The barrier has been closed by the British Environment Agency (BEA) with increased frequency of late, and nearly a third of total closures since 1982 occurred just last year. The combined effect of sea level rise and adverse weather conditions has increased flooding risk, revealing London’s dependence on efficient adaptation measures. Not much a part of the discourse then, climate change had not been taken into account when the Thames Barrier was designed over 30 years ago. Now, with current knowledge on sea level rise, the BEA considers the barrier to be viable only until 2070. Considering that such a large infrastructure project requires decades of planning and design, academics and experts have begun to explore options to retrofit, expand, or even replace the barrier.

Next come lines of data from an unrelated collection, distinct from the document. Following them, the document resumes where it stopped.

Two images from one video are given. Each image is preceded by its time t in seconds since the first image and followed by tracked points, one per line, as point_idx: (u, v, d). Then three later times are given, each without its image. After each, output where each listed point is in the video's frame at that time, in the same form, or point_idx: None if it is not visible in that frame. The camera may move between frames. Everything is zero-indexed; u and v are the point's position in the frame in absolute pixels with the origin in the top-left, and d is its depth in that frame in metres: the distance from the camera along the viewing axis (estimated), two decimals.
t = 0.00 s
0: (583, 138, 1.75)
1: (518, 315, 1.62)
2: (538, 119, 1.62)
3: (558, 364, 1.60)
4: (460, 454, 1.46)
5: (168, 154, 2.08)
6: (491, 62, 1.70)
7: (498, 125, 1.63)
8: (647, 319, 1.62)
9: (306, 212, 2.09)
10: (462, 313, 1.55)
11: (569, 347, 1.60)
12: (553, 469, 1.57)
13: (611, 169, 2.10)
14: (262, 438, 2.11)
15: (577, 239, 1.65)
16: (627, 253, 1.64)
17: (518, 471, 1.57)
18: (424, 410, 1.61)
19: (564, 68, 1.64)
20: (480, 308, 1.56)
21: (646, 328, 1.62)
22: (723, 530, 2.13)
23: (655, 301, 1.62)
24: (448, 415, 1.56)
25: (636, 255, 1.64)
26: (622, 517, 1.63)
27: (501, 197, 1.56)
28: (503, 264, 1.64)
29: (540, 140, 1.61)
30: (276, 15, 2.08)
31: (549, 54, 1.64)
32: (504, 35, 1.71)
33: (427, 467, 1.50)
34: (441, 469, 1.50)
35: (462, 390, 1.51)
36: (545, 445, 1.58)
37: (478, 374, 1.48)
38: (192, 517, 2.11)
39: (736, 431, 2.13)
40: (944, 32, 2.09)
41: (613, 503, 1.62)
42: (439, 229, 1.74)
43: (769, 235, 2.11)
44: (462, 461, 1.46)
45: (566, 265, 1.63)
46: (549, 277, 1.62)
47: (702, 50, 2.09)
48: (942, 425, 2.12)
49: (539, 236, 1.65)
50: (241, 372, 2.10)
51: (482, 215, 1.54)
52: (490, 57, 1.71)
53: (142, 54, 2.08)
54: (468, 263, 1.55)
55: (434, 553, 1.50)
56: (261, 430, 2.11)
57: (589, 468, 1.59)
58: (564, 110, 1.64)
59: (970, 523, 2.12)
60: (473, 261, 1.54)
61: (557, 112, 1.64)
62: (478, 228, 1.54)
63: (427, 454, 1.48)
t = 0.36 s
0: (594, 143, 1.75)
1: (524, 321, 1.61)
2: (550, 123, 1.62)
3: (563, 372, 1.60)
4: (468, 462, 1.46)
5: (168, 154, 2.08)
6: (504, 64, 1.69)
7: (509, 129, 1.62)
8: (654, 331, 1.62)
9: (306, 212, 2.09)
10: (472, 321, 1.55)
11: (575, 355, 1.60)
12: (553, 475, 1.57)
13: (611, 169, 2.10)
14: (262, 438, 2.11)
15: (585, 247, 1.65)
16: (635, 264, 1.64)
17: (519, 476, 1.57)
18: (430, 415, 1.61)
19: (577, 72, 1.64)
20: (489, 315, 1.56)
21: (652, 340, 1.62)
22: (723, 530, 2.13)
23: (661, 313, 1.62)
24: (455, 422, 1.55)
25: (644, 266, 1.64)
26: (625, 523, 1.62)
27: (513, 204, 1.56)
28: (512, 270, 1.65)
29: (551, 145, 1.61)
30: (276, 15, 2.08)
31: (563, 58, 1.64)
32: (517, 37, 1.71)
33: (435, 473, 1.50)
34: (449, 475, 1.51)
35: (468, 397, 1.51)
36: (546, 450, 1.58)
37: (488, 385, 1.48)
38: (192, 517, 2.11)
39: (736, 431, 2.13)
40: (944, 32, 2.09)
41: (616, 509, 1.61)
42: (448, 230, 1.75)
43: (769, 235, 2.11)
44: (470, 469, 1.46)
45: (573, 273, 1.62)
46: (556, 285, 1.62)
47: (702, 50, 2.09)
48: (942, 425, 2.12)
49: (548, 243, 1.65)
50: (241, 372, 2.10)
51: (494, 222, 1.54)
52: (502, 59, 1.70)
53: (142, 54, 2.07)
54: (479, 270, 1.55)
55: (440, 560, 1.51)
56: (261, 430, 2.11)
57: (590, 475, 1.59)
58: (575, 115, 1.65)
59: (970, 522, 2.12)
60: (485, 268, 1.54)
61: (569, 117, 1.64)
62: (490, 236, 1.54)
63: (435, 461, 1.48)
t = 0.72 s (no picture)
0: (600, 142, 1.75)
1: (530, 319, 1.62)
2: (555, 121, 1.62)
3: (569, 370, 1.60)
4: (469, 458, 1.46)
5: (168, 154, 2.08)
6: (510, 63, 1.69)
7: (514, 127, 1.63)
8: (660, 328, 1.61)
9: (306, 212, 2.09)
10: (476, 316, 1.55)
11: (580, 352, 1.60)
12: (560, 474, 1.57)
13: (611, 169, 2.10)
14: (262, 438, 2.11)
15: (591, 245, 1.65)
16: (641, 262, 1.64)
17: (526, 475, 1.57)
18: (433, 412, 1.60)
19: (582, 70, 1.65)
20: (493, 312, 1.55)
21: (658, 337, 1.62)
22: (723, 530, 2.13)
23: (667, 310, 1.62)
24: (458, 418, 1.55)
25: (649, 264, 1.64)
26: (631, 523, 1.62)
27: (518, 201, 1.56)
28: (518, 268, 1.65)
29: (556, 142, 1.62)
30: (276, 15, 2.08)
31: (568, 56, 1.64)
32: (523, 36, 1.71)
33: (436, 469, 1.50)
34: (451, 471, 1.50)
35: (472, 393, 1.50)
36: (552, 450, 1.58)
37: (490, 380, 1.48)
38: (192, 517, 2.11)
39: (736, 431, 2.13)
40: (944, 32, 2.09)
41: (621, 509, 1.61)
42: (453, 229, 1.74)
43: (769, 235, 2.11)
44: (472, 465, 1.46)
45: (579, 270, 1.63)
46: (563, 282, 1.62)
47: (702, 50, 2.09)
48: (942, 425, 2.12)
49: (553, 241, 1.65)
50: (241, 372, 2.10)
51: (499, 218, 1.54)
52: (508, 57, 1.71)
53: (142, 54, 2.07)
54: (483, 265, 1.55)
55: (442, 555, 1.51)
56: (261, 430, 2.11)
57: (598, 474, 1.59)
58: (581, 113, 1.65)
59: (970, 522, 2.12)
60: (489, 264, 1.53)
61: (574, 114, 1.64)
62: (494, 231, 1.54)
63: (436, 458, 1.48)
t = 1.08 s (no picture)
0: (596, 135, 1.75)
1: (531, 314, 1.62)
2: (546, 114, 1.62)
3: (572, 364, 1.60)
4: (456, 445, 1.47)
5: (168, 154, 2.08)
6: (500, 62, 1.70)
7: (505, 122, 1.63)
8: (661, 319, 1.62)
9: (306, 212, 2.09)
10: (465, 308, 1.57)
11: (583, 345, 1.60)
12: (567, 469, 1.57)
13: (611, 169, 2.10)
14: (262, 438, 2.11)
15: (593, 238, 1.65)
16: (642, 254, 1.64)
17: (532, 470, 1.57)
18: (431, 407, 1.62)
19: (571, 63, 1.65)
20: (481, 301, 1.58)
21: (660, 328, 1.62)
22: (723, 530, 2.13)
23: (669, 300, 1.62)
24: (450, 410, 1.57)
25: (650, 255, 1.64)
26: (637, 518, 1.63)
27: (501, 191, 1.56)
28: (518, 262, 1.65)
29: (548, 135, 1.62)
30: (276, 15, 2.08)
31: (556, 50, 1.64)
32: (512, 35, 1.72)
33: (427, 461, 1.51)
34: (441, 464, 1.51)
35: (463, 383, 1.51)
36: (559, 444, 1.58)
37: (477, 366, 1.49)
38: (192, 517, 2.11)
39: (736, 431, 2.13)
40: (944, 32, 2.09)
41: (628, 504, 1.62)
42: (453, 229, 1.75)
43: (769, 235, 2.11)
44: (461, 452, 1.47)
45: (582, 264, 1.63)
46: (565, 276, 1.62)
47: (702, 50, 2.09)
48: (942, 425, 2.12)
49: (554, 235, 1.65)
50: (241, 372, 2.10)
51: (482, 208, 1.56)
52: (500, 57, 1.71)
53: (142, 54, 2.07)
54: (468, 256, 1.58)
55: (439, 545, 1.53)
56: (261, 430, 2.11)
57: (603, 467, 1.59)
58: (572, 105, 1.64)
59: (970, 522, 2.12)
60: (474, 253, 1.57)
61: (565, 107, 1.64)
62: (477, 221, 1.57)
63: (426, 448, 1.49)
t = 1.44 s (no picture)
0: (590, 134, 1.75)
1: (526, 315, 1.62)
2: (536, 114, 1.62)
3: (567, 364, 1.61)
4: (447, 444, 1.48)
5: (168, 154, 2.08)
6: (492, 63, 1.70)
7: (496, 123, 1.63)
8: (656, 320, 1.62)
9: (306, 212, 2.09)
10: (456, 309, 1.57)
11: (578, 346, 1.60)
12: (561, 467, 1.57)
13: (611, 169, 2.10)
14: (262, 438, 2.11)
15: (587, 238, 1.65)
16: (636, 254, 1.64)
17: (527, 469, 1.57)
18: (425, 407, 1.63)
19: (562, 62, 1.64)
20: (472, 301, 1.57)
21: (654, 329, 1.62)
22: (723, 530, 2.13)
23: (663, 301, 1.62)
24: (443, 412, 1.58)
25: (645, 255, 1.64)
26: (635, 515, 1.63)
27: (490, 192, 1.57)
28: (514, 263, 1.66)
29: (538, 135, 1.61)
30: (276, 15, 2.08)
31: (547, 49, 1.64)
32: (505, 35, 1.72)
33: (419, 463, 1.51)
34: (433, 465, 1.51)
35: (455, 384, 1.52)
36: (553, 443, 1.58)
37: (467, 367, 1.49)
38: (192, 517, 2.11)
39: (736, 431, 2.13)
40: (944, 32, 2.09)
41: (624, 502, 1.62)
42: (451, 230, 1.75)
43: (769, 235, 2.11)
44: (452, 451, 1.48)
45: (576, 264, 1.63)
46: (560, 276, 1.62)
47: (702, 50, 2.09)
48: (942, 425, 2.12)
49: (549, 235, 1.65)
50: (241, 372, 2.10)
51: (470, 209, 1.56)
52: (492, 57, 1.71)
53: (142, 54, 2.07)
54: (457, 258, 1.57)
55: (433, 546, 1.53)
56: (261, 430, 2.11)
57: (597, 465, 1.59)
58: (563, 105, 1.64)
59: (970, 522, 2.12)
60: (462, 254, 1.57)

Without the Thames Barrier, London could be affected by flooding form the sea.

SPUR has long paid close attention to the effects of sea level rise on the Bay Area and to adaptation strategies for responding to it. While the geographies clearly differ, we can learn a great deal from London’s Thames Barrier. In London, as in San Francisco, damage due to inundations is greatest when a storm surge is combined with high tides. A barrier located at the Golden Gate could help prevent floods due to these conditions, operating in a similar fashion to the Thames Barrier. While it would not address the structural consequences of sea level rise, such a project could prevent disastrous inundations due to occasional weather and tidal events.

However, the biggest lessons to be learned lie not in the Thames Barrier itself, but in the policy framework that surrounds it. Although such a large and visible infrastructure project has undeniable political appeal, it is effective only as a part of a wide-spanning strategy to prevent flooding that comprises a variety of adaptation measures. In other words, there is no magic bullet solution to sea level rise. In Great Britain’s case, the Thames Estuary 2100 Plan arranges for a range of policies along the river corridor, and implementation involves local governments and the allocation of resources over the next several decades. In the case of the Bay Area, a flood protection strategy will be most effective if it encompasses the entire Bay Estuary, and if it finds the appropriate balance between long-term planning and flexible adaptation. The very fact that the current Thames Barrier was built with limited knowledge of climate change effects urges us to plan for adaptive infrastructure, which we will inevitably have to retrofit as climate conditions evolve.

As London shows us, preventing ruinous floods is an achievable goal that does not depend on any single piece of infrastructure. We have much to gain from thinking broadly and for the long term, acutely aware of the limits of our predictions and determined to build a more resilient Bay Area.

Flavio Coppola is SPUR’s energy policy intern.